Note: This article will likely appear published in Norwegian elsewhere, when it comes up, I will provide a link for the Norwegian, nonetheless this is the original version.
Welcome to the New Norway
“We have a good country to live in” is what a Norwegian interviewee told me exactly a week after the deadly attacks of which we all have heard, and I kept wondering to which extent normality had returned to Norway, how far had they embodied the words of Prime Minister Stoltenberg, delivering on themselves the promise of more freedom and more democracy.
My initial reaction was one of curiosity and then of surprise as I spoke to more and more Norwegians and found out that in fact nothing had changed and that life went on, business as usual. Regardless of their walk of life – a public servant, a film maker, a student of political science, a hotel chef and a party goer – there seemed to be a consensus among them that Norway was such a good country to live in and looking at the facts, there is no doubt that they’re correct.
I kept wondering however, what could be so wrong with Norway that would bring up such headlines as last week’s – but then I found out that what happened in Norway was after all, the heinous act of one man – Anders Behring Breivik. With great dignity the Norwegians had managed to go on with daily life while newspapers and political commentators in Norway and elsewhere had a different take on this; we hear from them to no end the words “alarm”, “crisis” and “catastrophe”.
I decided to act with caution, kept myself from asking uncomfortable questions and began to dig elsewhere. Nothing of what I found was news to me and yet I remembered well the reactions of the street in France and the Netherlands when the multicultural order was challenged by violent events in the course of the 2000’s – The anxiety of the Dutch and the French was nowhere to be found among the Norwegians.

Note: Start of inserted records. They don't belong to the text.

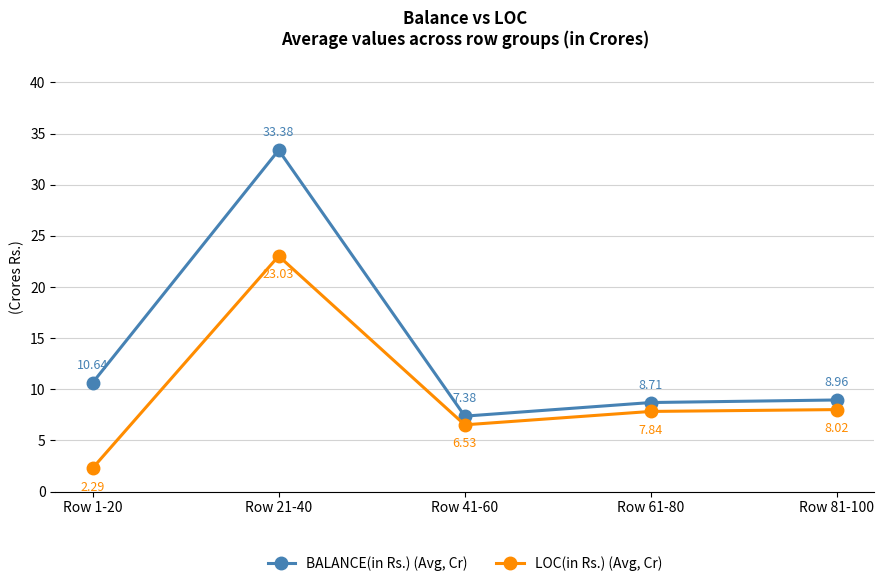

The value of BALANCE(in Rs.) (Avg, Cr) at Row 41-60 is 1.7. True or false?

False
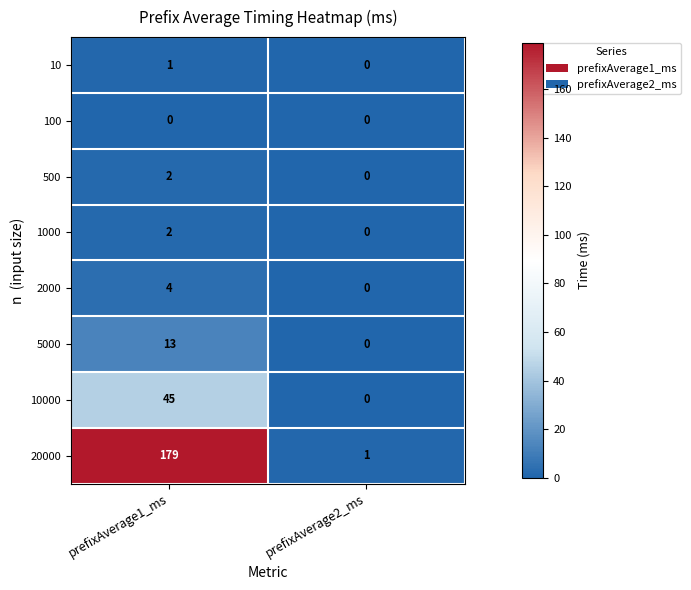

The 5000 series shows 13 at prefixAverage1_ms. True or false?

True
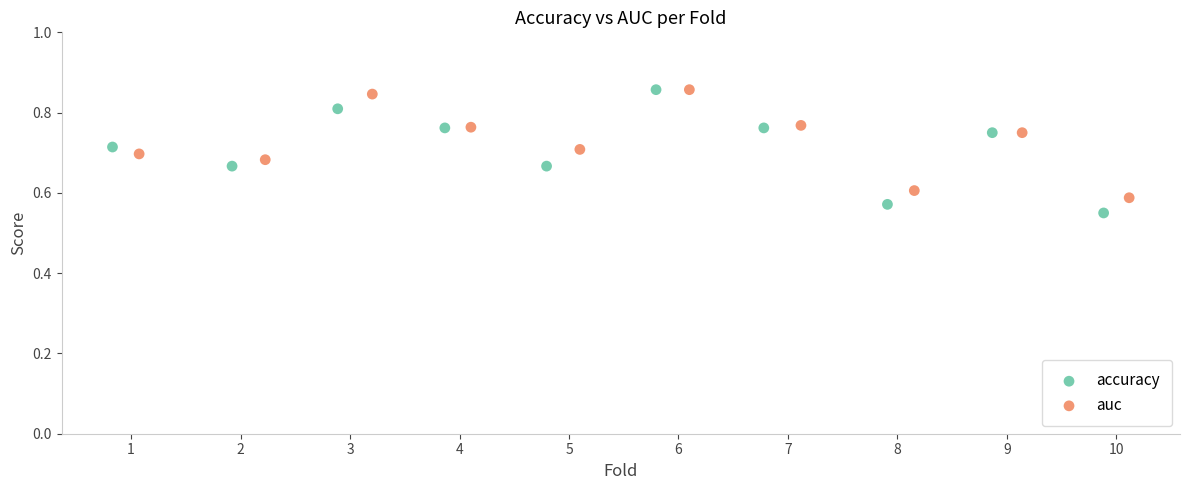

Which series has the largest Y range (max minus min)?

accuracy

This is very admirable but I cannot help looking at it with some suspicion. Perhaps Norwegians are dismissing the issue too quickly and have focused on the acts of the perpetrator without some conscious self-examination about whether there might be more to it than just Breivik the man. Behind this all there’s also a society where this has happened and speaking only against the incitement and hatred engendered by the people behind this all is righteous but not entirely a fair assessment.

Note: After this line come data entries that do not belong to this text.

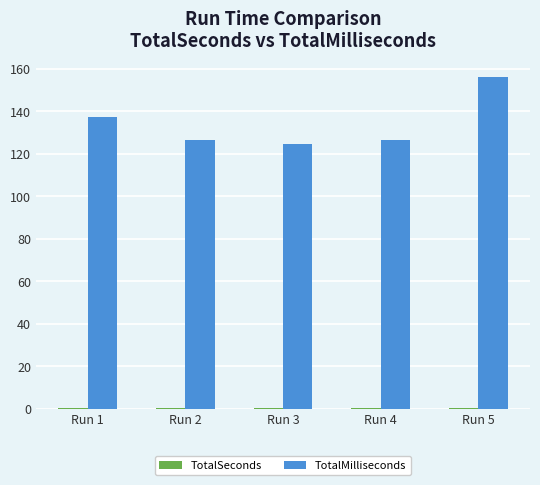

Which series has the largest total across all categories?

TotalMilliseconds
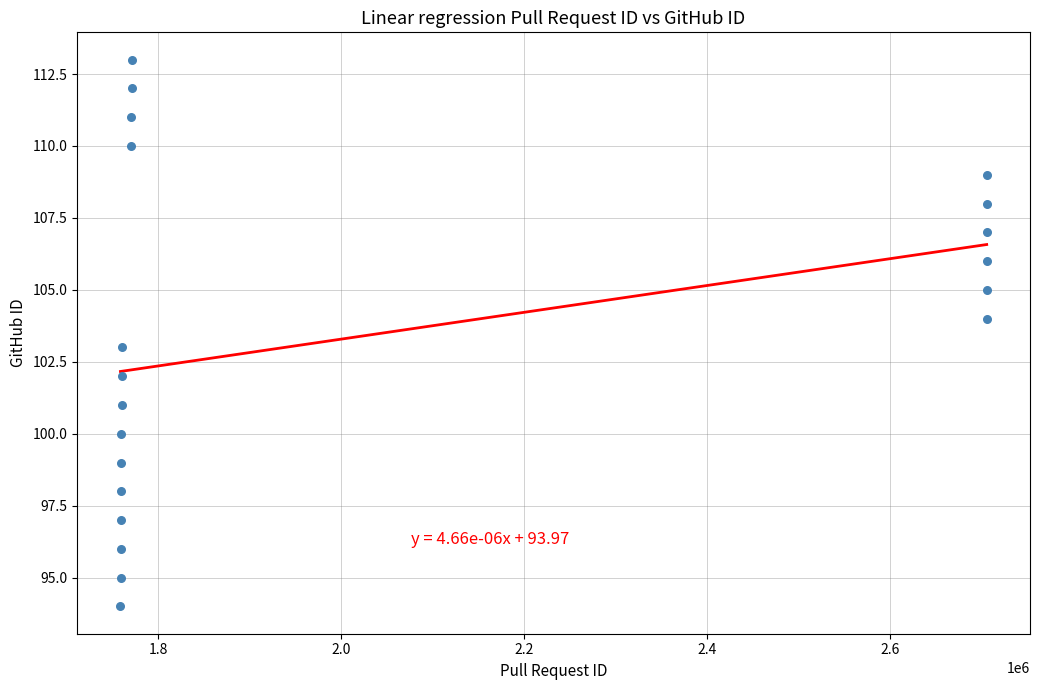

What is the range of Y values (max minus min)?

19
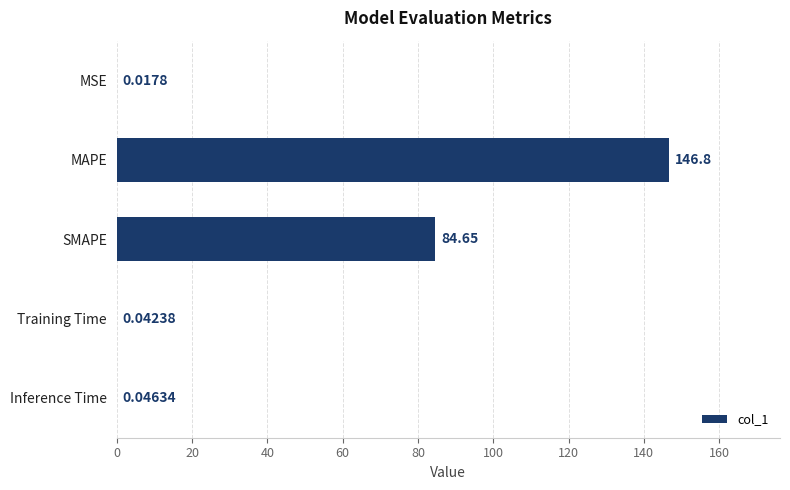

Between MSE and MAPE, which is larger?

MAPE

The political parties and movements out of which extremist violence might have risen have not fallen from the moon, they have been in fact created by means of legitimate democratic processes and people have voted them in – not aliens or mass murderers but rather European citizens of flesh and bone, people beset by the anxiety caused by the dawn of the “new Europe” and who felt that they were not being represented by traditional parties, that they were not being heard and that someone had to do something about this.

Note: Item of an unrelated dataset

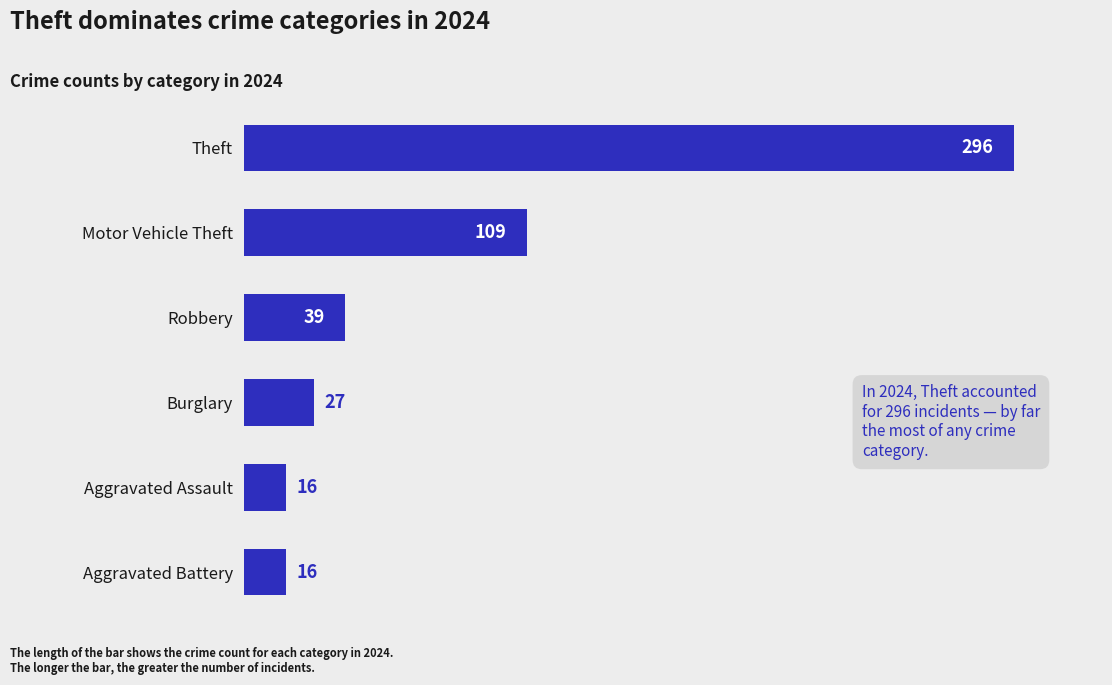

Count the number of categories in the chart.

6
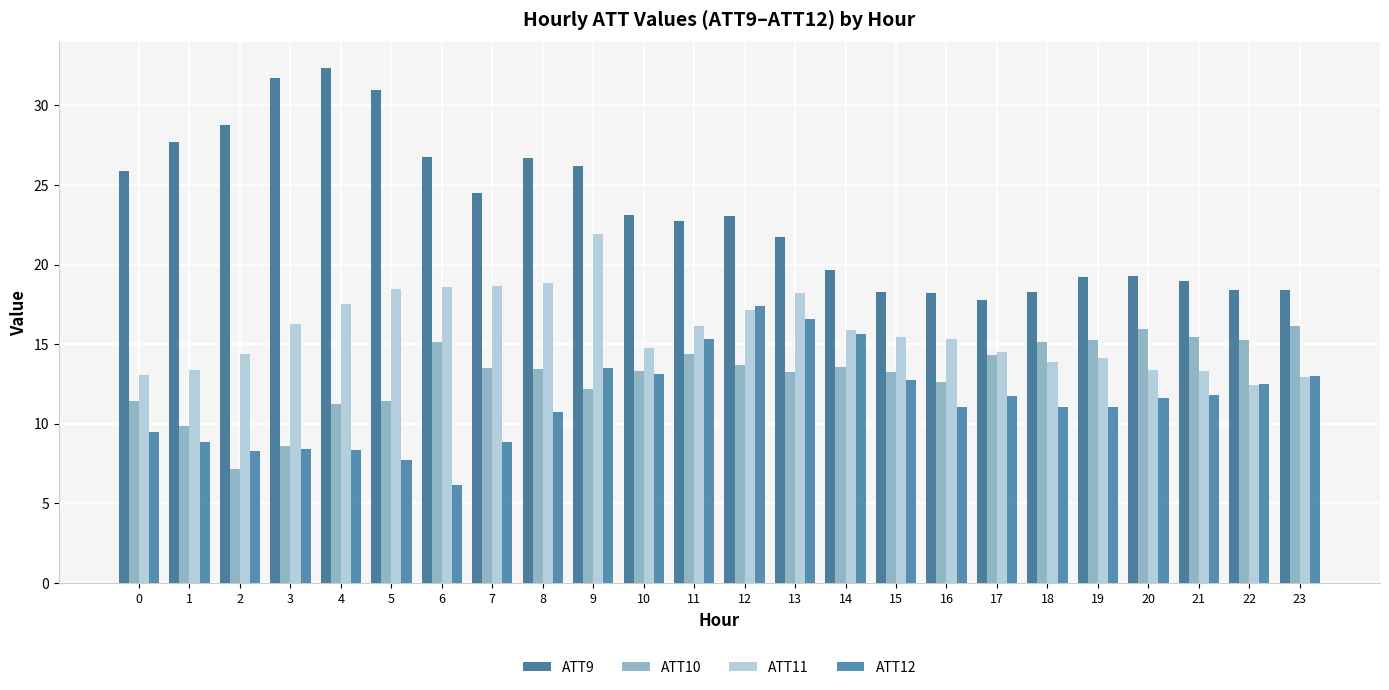

At which label does ATT9 reach its peak?

4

There is a need now for an open confrontation with them about many key social and political issues, not only because the future of Europe depends on that but also because the consequences of believing that the social and political order is perfect and, thus must remain unchallenged are not only potentially dangerous but the writing on the wall in Oslo and Utøya as of last week. The confrontation with the uncomfortable is not just a matter of more or less political openness; it has become now a condition for the future.
The multicultural society that came under attack last week is a noble idea even in a country as small and historically homogeneous as Norway, but, the belief that multiculturalism is a policy that is to be dealt with by official channels and government bodies rather than peoples, is potentially dangerous.
Multiculturalism – in so far as it deals with something as unstable as culture and at the same time as concrete as peoples – is not a matter of policy but rather demands a change of heart, an attitude, acts of compassion or love, and ultimately an open negotiation about what is going to be acceptable or not, with both the host and the guest being upfront about their viewpoints, not being deluded by supposed friendships in between peoples that were never such – not even between Norway and its neighbors.
Multiculturalism demands a change of heart as much as policies and on the other hand, terrorism needs to be tackled with a little bit more than love – it also demands serious political decisions to be made. In both cases, policy without social change or the other way around achieves nothing but a temporary truce that can be breached anytime.
More freedom and more democracy cannot mean more of the same freedom and democracy. People must settle down in this new situation that has irreparably shifted things in the political and social landscape. Pretending that by keeping quiet because “we have a good country to live in” they will move on is nothing but an irresponsible delusion.
Going backwards to restore former glories of Europe as the conservatives want or prolonging the status quo of the present – that is, the present that was before last week – as the liberals want, are both dead options now. The new Norway has arrived without a working permit and is going to stay regardless of whether refugee status is granted or not.
What happened in Oslo and Utøya is not only an attack on multiculturalism or a political party – that would be the equivalent of assuming that 9/11 was an attack on the bank whose offices were in this or that floor of the towers – but rather an attack on the whole of Norway’s citizenry and must be understood as such without allowing for one moment on anyone to capitalize political gains on the basis of the crimes committed.
There’s no collective responsibility or collective guilt here, but the time has come for making ourselves responsible for the things that happen in our midst and this means nothing but the possibility to ask difficult questions not only to the perpetrators of this unprecedented act of evil, but also to ourselves, to the political system, to the structural conditions that gave to such ideas the power to act.
The new Norway is already the future of Norway and unless we let go of the moral comfort and speak out the truth about where our fears and hopes on ourselves and the others lie, we will not be able to stop the past from clashing against the future and becoming once again the writing on the wall of what we are avoiding to address.